(SOURCE DATA Opens)

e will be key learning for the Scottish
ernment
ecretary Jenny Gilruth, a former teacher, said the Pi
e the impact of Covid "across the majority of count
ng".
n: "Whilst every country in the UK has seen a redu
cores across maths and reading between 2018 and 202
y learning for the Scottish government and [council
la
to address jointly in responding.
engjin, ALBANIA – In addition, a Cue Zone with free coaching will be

(SOURCE DATA Closes)
(SOURCE DATA Opens)

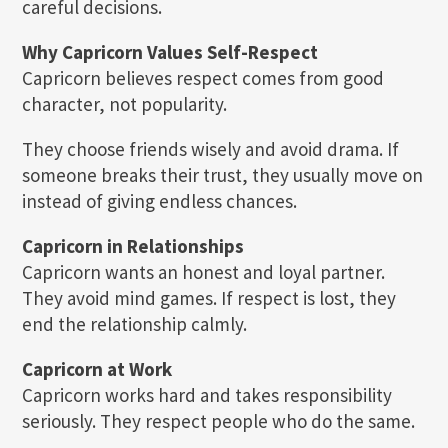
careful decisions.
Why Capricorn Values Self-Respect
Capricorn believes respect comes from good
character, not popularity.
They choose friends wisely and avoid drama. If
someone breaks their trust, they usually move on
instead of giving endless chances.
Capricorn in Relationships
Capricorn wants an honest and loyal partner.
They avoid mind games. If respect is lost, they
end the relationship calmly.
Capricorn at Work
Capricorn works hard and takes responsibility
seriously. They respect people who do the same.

(SOURCE DATA Closes)

EXERCISE BRIEF
Render everything in the listing from the line containing "e will be key learning for the Scottish" down to the line containing "engjin, ALBANIA –" as a Markdown table with the columns Row and Line, leaving out any blank lines.

SOLUTION TO THIS EXERCISE
| Row | Line |
|---|---|
| 1 | e will be key learning for the Scottish |
| 2 | ernment |
| 3 | ecretary Jenny Gilruth, a former teacher, said the Pi |
| 4 | e the impact of Covid "across the majority of count |
| 5 | ng". |
| 6 | n: "Whilst every country in the UK has seen a redu |
| 7 | cores across maths and reading between 2018 and 202 |
| 8 | y learning for the Scottish government and [council |
| 9 | la |
| 10 | to address jointly in responding. |
| 11 | engjin, ALBANIA – In addition, a Cue Zone with free coaching will be |